Forced to begin all over again, my dim bulb grew bright as I started asking myself some hard questions: Celebrating my 40th birthday on the set wearing a tiara, sharing dreams, long lunches and producing good, award-winning work together - were these not forging true and lasting friendships? Providing a creative shop where people could build their reels and resumes and learn new skills was a cultural cornerstone of my companies; as was taking the time to nurture young talent. Did the years of collaboration and fellowship not automatically transfer to my new life as a single, unemployed nobody? Had I ever been a somebody?

In the end, I discovered I was just a vendor or an employer whose true connection to people no longer interested in me was that of a money manager or promoter. More to the point, they were only friends with me because I had something to offer them. And when I didn’t, they were done with me. I was unceremoniously dumped.

You’d think somebody my age would know better – and would do a better job of cultivating and keeping friends. And if not, at least master the ability to recognize “real” from “concocted”.

It’s been four years since the divorce. Social media shows many former friends continue working with my ex and now his new wife at the company I started and built. They broadcast their magnanimous “good works” and get loads of accolades, thumbs-up and likes in response.

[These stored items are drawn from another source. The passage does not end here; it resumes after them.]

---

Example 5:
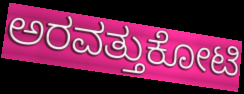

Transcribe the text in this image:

ಅರವತ್ತುಕೋಟಿ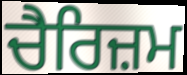
ਚੈਰਿਜ਼ਮ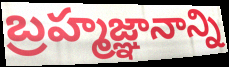
బ్రహ్మజ్ఞానాన్ని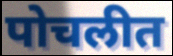
पोचलीतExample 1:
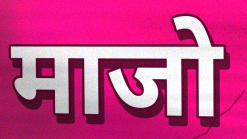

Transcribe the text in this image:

माजो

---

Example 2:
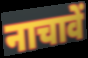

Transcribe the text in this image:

नाचावें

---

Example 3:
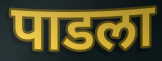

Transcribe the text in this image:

पाडला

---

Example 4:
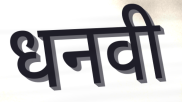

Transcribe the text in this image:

धनवी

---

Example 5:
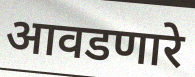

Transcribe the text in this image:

आवडणारेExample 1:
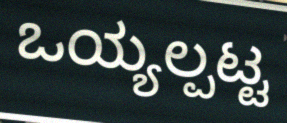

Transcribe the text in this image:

ಒಯ್ಯಲ್ಪಟ್ಟ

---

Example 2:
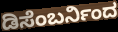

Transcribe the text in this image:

ಡಿಸೆಂಬರ್ನಿಂದ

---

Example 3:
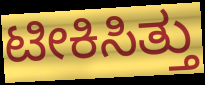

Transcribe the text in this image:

ಟೀಕಿಸಿತ್ತು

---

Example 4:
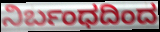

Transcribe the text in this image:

ನಿರ್ಬಂಧದಿಂದ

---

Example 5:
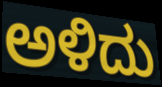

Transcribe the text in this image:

ಅಳಿದು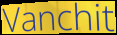
VanchitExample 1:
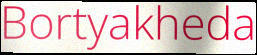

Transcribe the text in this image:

Bortyakheda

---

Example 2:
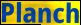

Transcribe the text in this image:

Planch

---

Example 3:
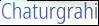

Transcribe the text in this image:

Chaturgrahi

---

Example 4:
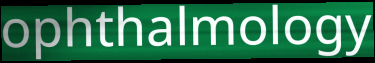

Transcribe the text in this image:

ophthalmology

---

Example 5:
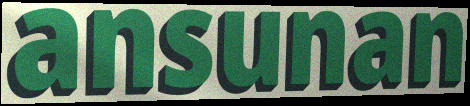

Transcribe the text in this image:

ansunan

Unable to be that magnanimous, I still complain to Gary, “Would it have killed them to have a cup of coffee with me when I reached out to them? Maybe I wasn’t destitute like the strangers they post about helping on Facebook, but I was desperate.” A little kindness would have gone a long way in making me feel less alone during and after my divorce and professional exile. A mental mooring would have been some comfort in my upturned life.

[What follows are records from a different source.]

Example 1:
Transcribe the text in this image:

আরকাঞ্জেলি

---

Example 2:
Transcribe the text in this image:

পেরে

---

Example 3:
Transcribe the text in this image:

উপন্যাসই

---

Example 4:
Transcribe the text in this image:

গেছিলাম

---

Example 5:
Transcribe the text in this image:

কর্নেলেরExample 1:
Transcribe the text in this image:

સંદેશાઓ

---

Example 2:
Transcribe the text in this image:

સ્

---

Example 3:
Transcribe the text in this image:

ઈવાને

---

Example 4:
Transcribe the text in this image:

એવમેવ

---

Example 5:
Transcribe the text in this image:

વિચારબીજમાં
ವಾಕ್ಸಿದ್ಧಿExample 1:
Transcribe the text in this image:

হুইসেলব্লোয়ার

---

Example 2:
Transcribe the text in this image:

Gary says it’s a waste of my energy to expect something that won’t happen. He remains unwavering in his belief that I’m naive to think these relationships were anything beyond business. That everybody is caught up in their own lives, why would they be thinking about what’s going on in mine? So, therefore, how would they know I’ve been hurt by their spurn? But his real zinger is to tell me that because I was no longer in a position to do anything for them I’ve lost my usefulness.

Me useless? Me expendable? Me forgettable? The illusions of friendship and career fell away. I’ve finally shed the work-as-life devotion. It was harder and took longer than I ever imagined it would.

Bitterness still has a small place in my heart for the people who deserted me when I was down and out. I'm lucky and thankful for the few kind and loving friends I have who see beyond my curriculum vitae and have stuck by me during my many phone calls of woe. I was a drain on their goodwill, time and spirit. It's not easy to maintain a friendship with someone who feels she's lost it all. I am in their debt.

With Gary at my side, I’ve now got a clearer (albeit more jaded) view of the world and my guileless expectations of other people. He won’t do the work for me, but he’s here to snap me out of a crying jag when I get frustrated at having to learn something new and want to give up. And he’s here to celebrate even my smallest victories and steps forward.

My pivotal birthday wasn’t marked with cocktails, music and friends. No invitations went out to a party. No special cake was ordered. No “Over the Hill” cards were inscribed or received. My birthday wasn’t celebrated surrounded by a bevy of supporters, but with cupcakes shared with my two beloved guys, Gary and Tucker. Fifty came in with fanfare and friends. Sixty was marked by embracing the story of my life with all its heartbreaks and the wisdom gained from the losses. It was a fine launch into the next decade.

I continue working on letting go of the hot coal burning in my hand that I want to throw at former "friends". And sometimes when I squint, I can see the path to the path of enlightenment.

I’m happy. I’m gaining momentum. It’s not over yet. I still have time to get it right.